(Your goal):
At the line with "thumb mcp: (977, 518)", start repeating the data, and continue line by line through the final line, exactly.

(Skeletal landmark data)
• • •
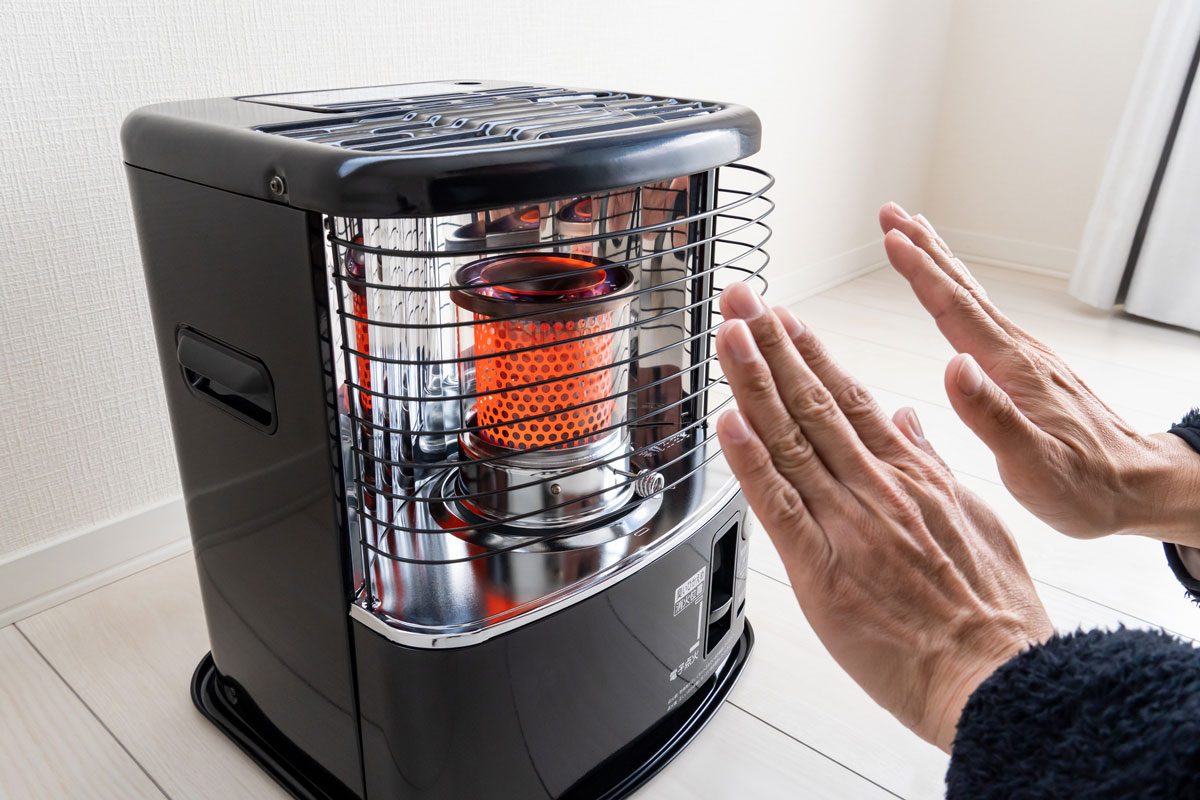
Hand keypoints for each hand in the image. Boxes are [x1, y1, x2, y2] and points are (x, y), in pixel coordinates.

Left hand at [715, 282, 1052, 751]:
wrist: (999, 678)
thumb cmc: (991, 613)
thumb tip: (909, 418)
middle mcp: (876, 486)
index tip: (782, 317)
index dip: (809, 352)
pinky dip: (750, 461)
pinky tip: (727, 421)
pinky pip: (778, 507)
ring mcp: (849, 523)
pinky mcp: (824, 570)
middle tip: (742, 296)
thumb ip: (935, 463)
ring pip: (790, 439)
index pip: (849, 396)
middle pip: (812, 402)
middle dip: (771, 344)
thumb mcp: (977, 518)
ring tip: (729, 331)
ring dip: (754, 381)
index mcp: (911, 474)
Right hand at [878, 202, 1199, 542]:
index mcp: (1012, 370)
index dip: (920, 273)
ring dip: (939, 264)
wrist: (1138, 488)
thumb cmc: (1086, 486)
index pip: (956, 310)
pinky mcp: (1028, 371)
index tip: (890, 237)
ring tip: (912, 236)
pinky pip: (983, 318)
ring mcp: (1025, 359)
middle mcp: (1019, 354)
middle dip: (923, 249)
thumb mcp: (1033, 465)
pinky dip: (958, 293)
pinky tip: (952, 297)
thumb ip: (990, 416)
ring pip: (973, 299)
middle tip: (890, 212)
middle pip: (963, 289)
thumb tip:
• • •
(Response box):
thumb mcp: (977, 518)
ring tip: (729, 331)
ring dip: (754, 381)
index mcp: (911, 474)
Right hand at [878, 202, 1199, 542]:
index mcp: (1012, 370)
index dip: (920, 273)
ring dip: (939, 264)
wrist: (1138, 488)
thumb cmc: (1086, 486)
index pip: (956, 310)
pinky mcp: (1028, 371)
index tip: (890, 237)
ring tip: (912, 236)
pinky pip: (983, 318)
ring mcp: (1025, 359)
middle mcp: (1019, 354)
middle dip: (923, 249)
thumb mcp: (1033, 465)
pinky dip: (958, 293)
pinky tip: (952, 297)
thumb ip: (990, 416)
ring pip: (973, 299)
middle tip: (890, 212)
middle pip: (963, 289)
thumb tip:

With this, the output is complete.